Namun hari ini ia harus menjalankan tugasnya sebagai seorang wali untuk Jason dan datang ke sekolah elit itu tepat waktu.

Jakarta Elementary School terletak di pusat ibu kota, Bima telah membawa mobil mereka mendarat dengan sempurna di halaman sekolah sebelum pertemuan itu dimulai.

Ia tak menyangka harus mengawali hari dengan penuh kejutan.
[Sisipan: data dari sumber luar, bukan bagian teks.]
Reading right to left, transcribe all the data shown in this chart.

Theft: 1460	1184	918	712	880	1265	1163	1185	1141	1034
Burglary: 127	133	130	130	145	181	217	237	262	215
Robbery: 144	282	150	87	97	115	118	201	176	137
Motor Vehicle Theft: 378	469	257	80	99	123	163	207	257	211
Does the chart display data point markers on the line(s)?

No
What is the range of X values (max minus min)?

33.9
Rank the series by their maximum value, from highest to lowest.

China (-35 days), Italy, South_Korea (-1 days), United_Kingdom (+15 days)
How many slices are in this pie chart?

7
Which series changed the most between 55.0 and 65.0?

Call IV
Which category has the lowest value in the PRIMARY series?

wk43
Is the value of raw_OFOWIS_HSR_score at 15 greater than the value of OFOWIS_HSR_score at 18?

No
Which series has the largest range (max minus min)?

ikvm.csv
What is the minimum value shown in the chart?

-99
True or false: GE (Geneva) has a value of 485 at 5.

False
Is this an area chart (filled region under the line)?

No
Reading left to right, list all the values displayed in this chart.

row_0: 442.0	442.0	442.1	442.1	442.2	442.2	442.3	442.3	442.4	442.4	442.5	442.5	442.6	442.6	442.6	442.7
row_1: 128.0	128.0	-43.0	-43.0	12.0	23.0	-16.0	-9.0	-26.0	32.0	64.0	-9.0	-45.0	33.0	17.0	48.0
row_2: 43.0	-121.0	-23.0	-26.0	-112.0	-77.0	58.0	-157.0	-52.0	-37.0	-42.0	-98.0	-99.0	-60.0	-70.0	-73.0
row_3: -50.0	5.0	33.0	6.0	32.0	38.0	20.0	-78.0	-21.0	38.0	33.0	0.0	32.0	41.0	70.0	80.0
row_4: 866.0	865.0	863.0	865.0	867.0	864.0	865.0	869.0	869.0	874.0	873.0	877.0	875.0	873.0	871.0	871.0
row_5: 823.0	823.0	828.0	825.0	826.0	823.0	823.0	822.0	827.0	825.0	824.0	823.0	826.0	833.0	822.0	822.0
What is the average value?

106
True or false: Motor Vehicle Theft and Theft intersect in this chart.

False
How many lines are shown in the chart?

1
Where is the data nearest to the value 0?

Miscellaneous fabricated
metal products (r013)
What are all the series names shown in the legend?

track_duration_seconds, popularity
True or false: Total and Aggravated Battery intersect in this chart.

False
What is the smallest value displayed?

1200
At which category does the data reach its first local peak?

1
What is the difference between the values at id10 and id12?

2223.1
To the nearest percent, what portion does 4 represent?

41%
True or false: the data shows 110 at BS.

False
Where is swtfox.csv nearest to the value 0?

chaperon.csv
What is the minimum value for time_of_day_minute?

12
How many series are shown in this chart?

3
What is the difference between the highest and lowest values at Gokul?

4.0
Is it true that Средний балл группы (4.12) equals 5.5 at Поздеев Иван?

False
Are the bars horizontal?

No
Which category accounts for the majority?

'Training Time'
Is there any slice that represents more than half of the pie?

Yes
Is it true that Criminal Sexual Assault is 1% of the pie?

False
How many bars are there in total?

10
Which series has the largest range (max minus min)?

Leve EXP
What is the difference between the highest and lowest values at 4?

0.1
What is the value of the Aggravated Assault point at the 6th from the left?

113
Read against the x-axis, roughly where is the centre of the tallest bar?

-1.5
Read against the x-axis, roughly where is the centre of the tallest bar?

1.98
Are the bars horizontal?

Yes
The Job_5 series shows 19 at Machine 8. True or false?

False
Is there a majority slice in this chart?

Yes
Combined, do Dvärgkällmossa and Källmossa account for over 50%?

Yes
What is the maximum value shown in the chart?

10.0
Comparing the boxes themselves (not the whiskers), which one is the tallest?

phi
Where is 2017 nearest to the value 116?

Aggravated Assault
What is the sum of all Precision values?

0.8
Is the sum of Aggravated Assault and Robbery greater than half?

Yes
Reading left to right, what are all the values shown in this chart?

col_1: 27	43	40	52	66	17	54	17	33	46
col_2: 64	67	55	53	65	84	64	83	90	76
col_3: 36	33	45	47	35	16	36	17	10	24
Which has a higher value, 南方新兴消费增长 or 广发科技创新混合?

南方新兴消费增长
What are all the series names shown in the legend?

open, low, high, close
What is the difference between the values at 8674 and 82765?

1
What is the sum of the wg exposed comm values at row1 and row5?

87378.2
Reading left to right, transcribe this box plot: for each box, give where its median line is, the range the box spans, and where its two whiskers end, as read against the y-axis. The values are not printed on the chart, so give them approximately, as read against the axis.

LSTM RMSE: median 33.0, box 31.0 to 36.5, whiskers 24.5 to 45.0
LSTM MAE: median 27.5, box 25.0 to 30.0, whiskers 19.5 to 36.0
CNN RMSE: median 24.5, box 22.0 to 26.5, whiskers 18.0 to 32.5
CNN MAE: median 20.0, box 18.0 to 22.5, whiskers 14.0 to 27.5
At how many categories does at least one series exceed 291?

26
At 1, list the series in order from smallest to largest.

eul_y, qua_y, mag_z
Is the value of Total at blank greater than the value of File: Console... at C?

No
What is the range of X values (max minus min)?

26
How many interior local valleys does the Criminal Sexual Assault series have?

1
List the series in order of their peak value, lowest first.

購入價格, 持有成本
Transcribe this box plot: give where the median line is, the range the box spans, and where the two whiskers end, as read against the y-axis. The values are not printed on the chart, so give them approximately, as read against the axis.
Dimulai dengan pertemuan aneh bersama wanita asing di dalam kamar hotel.

Bangun tanpa selembar kain di tubuhnya hingga datang ke sekolah Jason sebagai seorang wali.

Sean membawa langkahnya yang bersemangat, setidaknya ia harus menebus pagi ini dengan berperan sebagai seorang wali yang baik dan bertemu Jason.

Namun belum sempat ia melangkah lebih jauh, sosok yang tak asing tertangkap penglihatannya.

Tak jauh dari tempatnya berdiri saat ini, Jason tengah bersama seorang wanita yang ia kenal sebagai wanita asing di dalam kamar hotelnya pagi ini.

“Jason?” Dan dua orang berbeda usia itu pun berbalik dengan ekspresi yang sangat jelas berbeda.

“Papa?!” teriak Jason keras.

Bocah lelaki itu tampak terkejut juga bersuka cita, berbeda dengan Anna yang tampak terkejut setengah mati hingga rasanya ingin menghilang untuk selamanya.